Foto: LUIS ROBAYO/AFP
"Todos estão piores", diz a manchete de um noticiário. "Comprar sorvete, um luxo", diz outro canal. Os argentinos vivem dias de "terror" devido à disparada dos preços, enquanto o Congresso discute dois gigantescos pacotes de reformas que os deixam "atordoados".
Javier Formoso, de 45 anos, é um deles. “Esperança? Nenhuma. Pelo que começamos a ver, agora começa o terror”, disse, ao caminhar por uma feira de bairro em Buenos Aires.
As medidas discutidas no Congresso? “Já não entendo mais nada”, respondeu Formoso, dando de ombros. “É um ‘salve-se quem puder’.”
O presidente argentino, o ultraliberal Javier Milei, assumiu o governo há mais de um mês esperando enfrentar a inflação com base em dois grandes projetos: um megadecreto e a chamada “Lei Ómnibus”.
Os dois pacotes, juntos, somam mais de mil medidas que buscam revolucionar o sistema econômico argentino levando a ideia do livre mercado a praticamente todos os âmbitos. As normas regulam temas muito variados, como o lítio, o divórcio, a revenda de entradas para grandes espetáculos e as togas dos juízes.
A multiplicidade de regulações gerou também uma infinidade de memes e brincadeiras, como a de um rádio que recentemente “promulgava” a revogação do despertador das 7h da manhã.
O megadecreto está em vigor enquanto não é rejeitado por uma das câmaras do Congresso, e é também alvo de diversos recursos que o acusam de ser inconstitucional.
O projeto da Lei Ómnibus, por sua vez, está sendo discutido a nível das comissões parlamentares e pode ser votado na Câmara de Deputados na próxima semana.
O debate de ambas as iniciativas gera “uma cascata de informações”, afirmou à AFP Belén Amadeo, cientista política da Universidade de Buenos Aires.
E, como, resultado, “há um enorme ruído, um enorme atordoamento ao redor dessas questões, que não está colaborando para que o cidadão médio entenda realmente o que está acontecendo”.
O Congresso e a rua
O constitucionalista Félix Lonigro criticou a extensão do Decreto de Necessidade e Urgência (DNU), apesar de concordar com ele, em parte, porque considera muitas de suas medidas banais.
“Chama minha atenção como Milei acredita que algumas coisas possam ser tão urgente, como a reforma dos clubes de futebol. Acredito que tenha a ver com o personagem, com sua intemperança, sua ansiedade, que se traduz na gestão do governo”, comentou à AFP.
O mesmo pode-se dizer da Lei Ómnibus, cujo trâmite supostamente urgente pode levar semanas ou meses.
E enquanto tudo isso é discutido entre as paredes do Congresso, os noticiários dedicam grande parte de seu espaço a relatar a perda do poder aquisitivo dos argentinos.
Exibem cenas de supermercados, açougues e farmácias, com zooms nos preços dos produtos, e informam as diferenças nos preços das bolas de praias e dos alfajores.
“A única coisa que as pessoas entendem é que os preços estão subindo; todos os demais debates não são entendidos.
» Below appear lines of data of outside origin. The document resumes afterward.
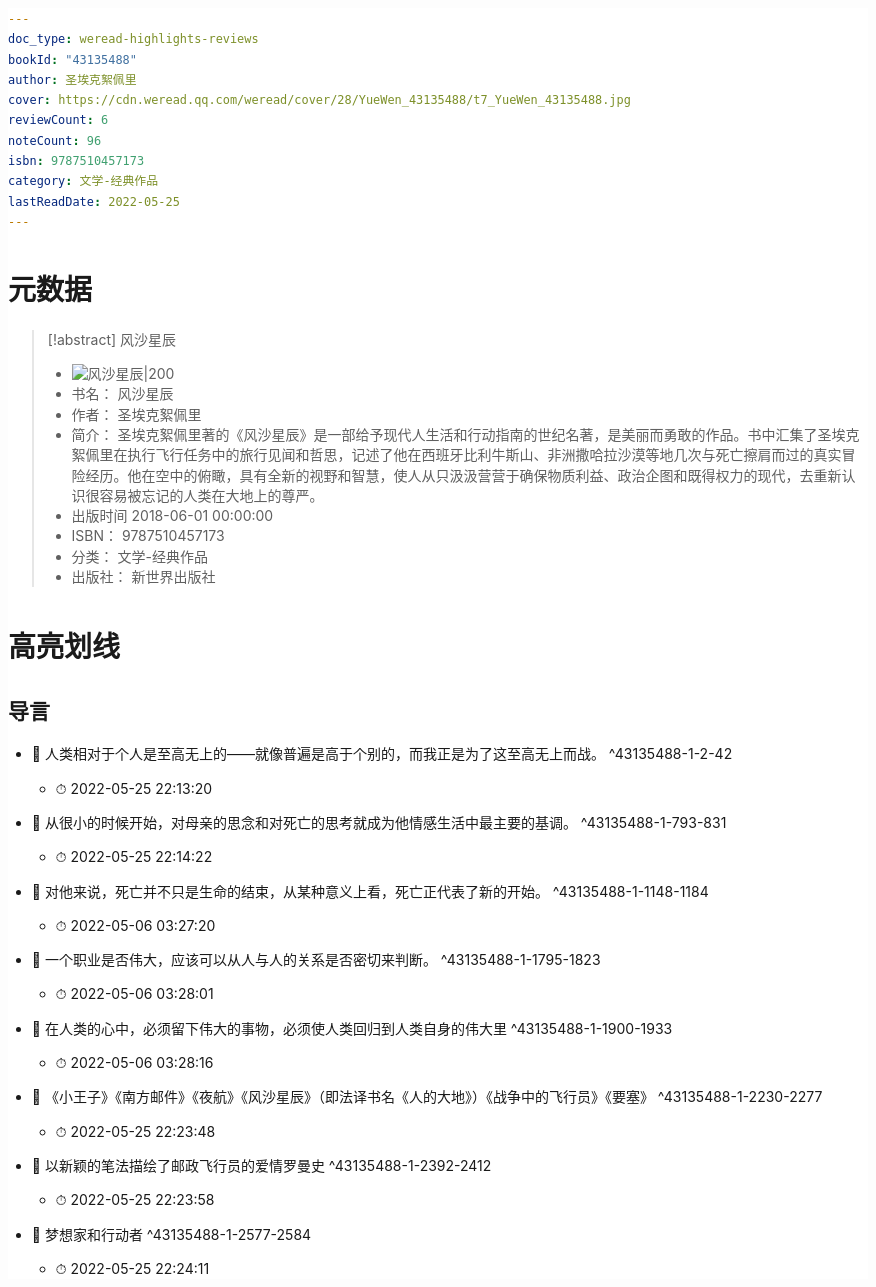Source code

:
 ```yaml
---
doc_type: weread-highlights-reviews
bookId: "43135488"
author: 圣埃克絮佩里
cover: https://cdn.weread.qq.com/weread/cover/28/YueWen_43135488/t7_YueWen_43135488.jpg
reviewCount: 6
noteCount: 96
isbn: 9787510457173
category: 文学-经典作品
lastReadDate: 2022-05-25
---
```

# 元数据
> [!abstract] 风沙星辰
> - ![ 风沙星辰|200](https://cdn.weread.qq.com/weread/cover/28/YueWen_43135488/t7_YueWen_43135488.jpg)
> - 书名： 风沙星辰
> - 作者： 圣埃克絮佩里
> - 简介： 圣埃克絮佩里著的《风沙星辰》是一部给予现代人生活和行动指南的世纪名著，是美丽而勇敢的作品。书中汇集了圣埃克絮佩里在执行飞行任务中的旅行见闻和哲思，记述了他在西班牙比利牛斯山、非洲撒哈拉沙漠等地几次与死亡擦肩而过的真实冒险经历。他在空中的俯瞰，具有全新的视野和智慧，使人从只汲汲营营于确保物质利益、政治企图和既得权力的现代，去重新认识很容易被忘记的人类在大地上的尊严。
> - 出版时间 2018-06-01 00:00:00
> - ISBN： 9787510457173
> - 分类： 文学-经典作品
> - 出版社： 新世界出版社

# 高亮划线

## 导言


- 📌 人类相对于个人是至高无上的——就像普遍是高于个别的，而我正是为了这至高无上而战。 ^43135488-1-2-42
    - ⏱ 2022-05-25 22:13:20 

- 📌 从很小的时候开始，对母亲的思念和对死亡的思考就成为他情感生活中最主要的基调。 ^43135488-1-793-831
    - ⏱ 2022-05-25 22:14:22 

- 📌 对他来说，死亡并不只是生命的结束，从某种意义上看，死亡正代表了新的开始。 ^43135488-1-1148-1184
    - ⏱ 2022-05-06 03:27:20 

- 📌 一个职业是否伟大，应该可以从人与人的关系是否密切来判断。 ^43135488-1-1795-1823
    - ⏱ 2022-05-06 03:28:01 

- 📌 在人类的心中，必须留下伟大的事物，必须使人类回归到人类自身的伟大里 ^43135488-1-1900-1933
    - ⏱ 2022-05-06 03:28:16 

- 📌 《小王子》《南方邮件》《夜航》《风沙星辰》（即法译书名《人的大地》）《战争中的飞行员》《要塞》 ^43135488-1-2230-2277
    - ⏱ 2022-05-25 22:23:48 

- 📌 以新颖的笔法描绘了邮政飞行员的爱情罗曼史 ^43135488-1-2392-2412
    - ⏱ 2022-05-25 22:23:58 

- 📌 梦想家和行动者 ^43135488-1-2577-2584
    - ⏱ 2022-05-25 22:24:11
Querem saber em quanto a alface vai subir, quanto vão pagar de aluguel, quando vai subir o gás, o telefone, a luz”, disse Amadeo.
“A necessidade econômica é muito grande e a instabilidade social e sobretudo a instabilidade emocional é grande”, acrescentou a especialista.
“Temos que resistir”
O próprio Milei contribuiu para essa desilusão ao dizer que os frutos de seu ajuste "serão vistos em 15 anos".
Para começar, desvalorizou a taxa de câmbio oficial em mais de 50%.
A inflação de dezembro é histórica: 25,5%, com um acumulado interanual de 211,4%, o mais alto desde junho de 1991 (200,7%), confirmou o órgão oficial de estatísticas Indec à AFP.
A inflação gerada desde dezembro provocou uma queda de 20,3% nos salários, segundo um relatório da Central de Trabalhadores da Argentina.
Isso significa que, por exemplo, "duas em cada dez pessoas não estão comprando seus medicamentos" devido aos aumentos, afirmou na quinta-feira o ministro da Saúde da província de Buenos Aires, Nicolás Kreplak.
Porém, isso não representa automaticamente uma queda na popularidade de Milei. De acordo com a consultoria Analogías, 49,4% dos argentinos têm uma imagem positiva do presidente, contra 44,8% de imagem negativa, na pesquisa com 2.542 entrevistados em janeiro.
Na mesma feira onde Formoso lamentava, a aposentada Lucrecia Rossi, de 73 anos, preferia ter paciência. "Temos que resistir. Porque é um desconhecido que assumiu", disse à AFP referindo-se a Milei. "Parece que ele tem boa vontade, vamos ver."